Aujourd’hui, deux décennies plus tard, elle enseigne cette discipline à l’Université d’Amsterdam. Elle est la fondatrice de Studio dVO, un cabinet de conseil et de recherche spécialisé dans l’interaction entre une personne et son environnement physique, notamment les bureaux et l’environnement des enfants.
Le cœur de métier de l’entreprise est d’améliorer l’adéquation entre les établissements de santé et leurs utilisateurs. Ceci afin d’améliorer la guérison et le bien-être, et de renforcer les résultats cliniques, la performance économique, la productivité et la satisfaction client d’un organisme de soins de santé. Une grande partie de son expérience provient des États-Unis, où elle a travaillé intensivement avec - entre autres - Bruce Komiske, un directeur de projet renommé et visionnaire, expert dans la conception et de la construction d’hôpitaux pour enfants.
Aux Pays-Bas, Fiona de Vos travaille avec les hôpitaux, les maisons de soins, les établissements de santé mentale et établissements de santé, afin de définir les objectifs stratégiques et les objectifs de conception du point de vue du design basé sur des preuves et d’un environnement curatif. Mais elle pense déjà à l’avenir, dit-elle.
"L’espace génératif est un sujet qui m’intéresse particulièrement. Il s’agit d’une vision développée par Wayne Ruga, mon mentor aux États-Unis”
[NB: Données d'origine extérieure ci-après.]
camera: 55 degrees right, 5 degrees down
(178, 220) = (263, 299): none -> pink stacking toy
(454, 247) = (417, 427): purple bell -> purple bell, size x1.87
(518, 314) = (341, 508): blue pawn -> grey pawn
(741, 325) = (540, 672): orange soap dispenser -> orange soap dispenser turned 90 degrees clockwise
Quand on parle d’espace génératif, Fiona de Vos place l’expérience des intervenants au cœur du bâtiment. “Cela devrait toujours satisfaire les besoins fonctionnels. En outre, les bâtiments ne doivent pas rester isolés mais interagir avec la communauté.”
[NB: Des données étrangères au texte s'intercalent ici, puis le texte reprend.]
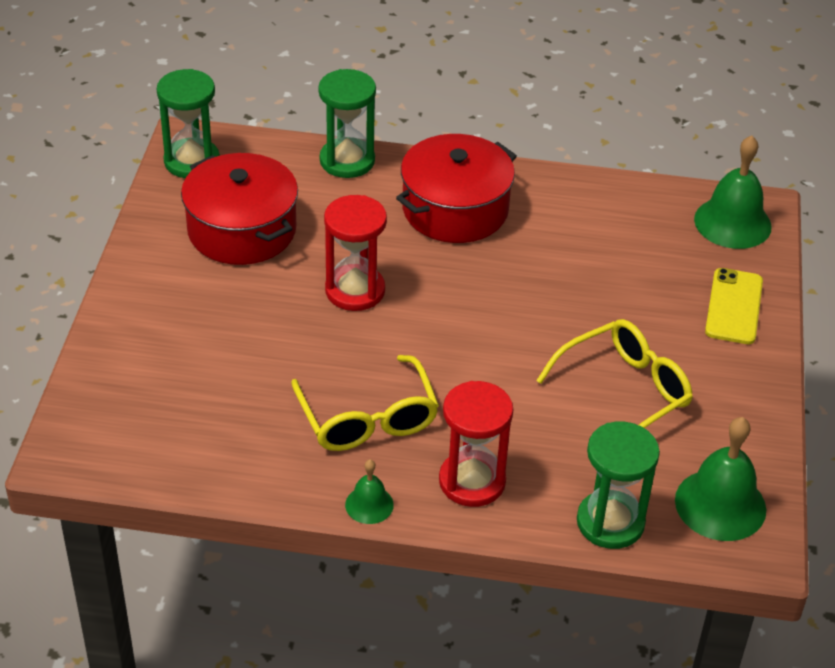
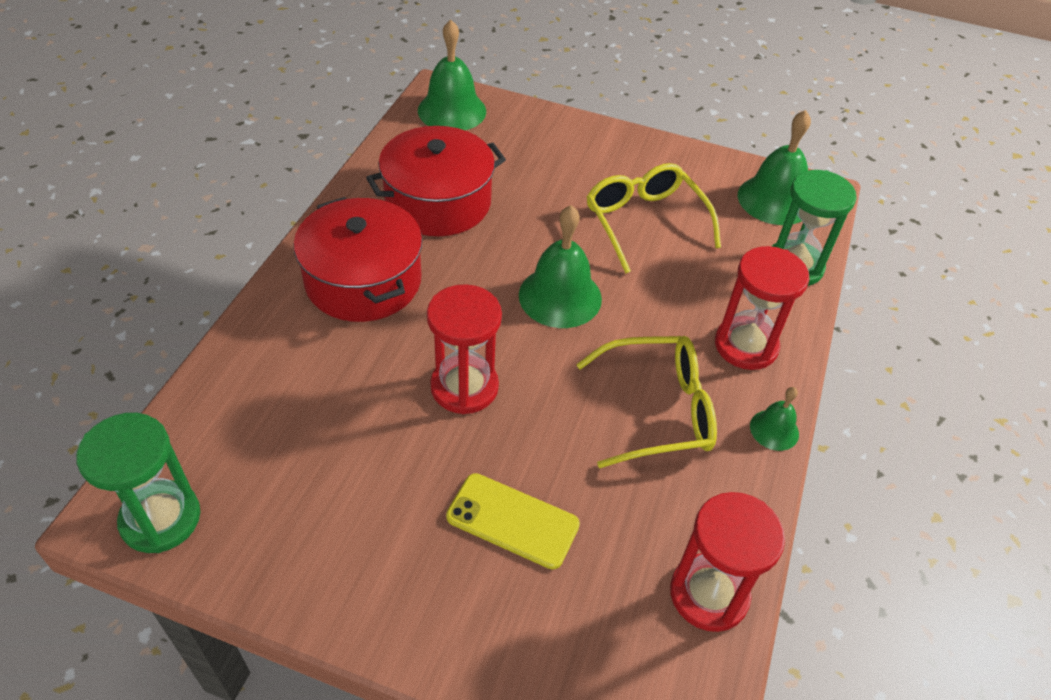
camera: 80 degrees left, 5 degrees up
(186, 462) = (709, 594): none -> red hourglass
(242, 230) = (323, 480): red pot -> red pot (438, 202)
(347, 161) = (240, 355): green hourglass -> none
(486, 338) = (560, 296): none -> green bell
(734, 306) = (555, 136): yellow phone -> yellow phone (512, 521)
Elle cite l’exemple d’un grand hall d’entrée d’hôpital. “Pourquoi ne pourrait-il pas, avec tous ses restaurants et boutiques, être ouvert aux personnes âgées seules et isolées socialement dans la communauté et leur fournir un repas ? Malheureusement, les visions de ce genre sont difficiles à vendre en Europe, elles sont encore un pont trop loin.”
Un grand nombre d’hôpitaux semblent penser que la lumière naturelle, des chambres simples et une plante verte dans le couloir feront l’affaire.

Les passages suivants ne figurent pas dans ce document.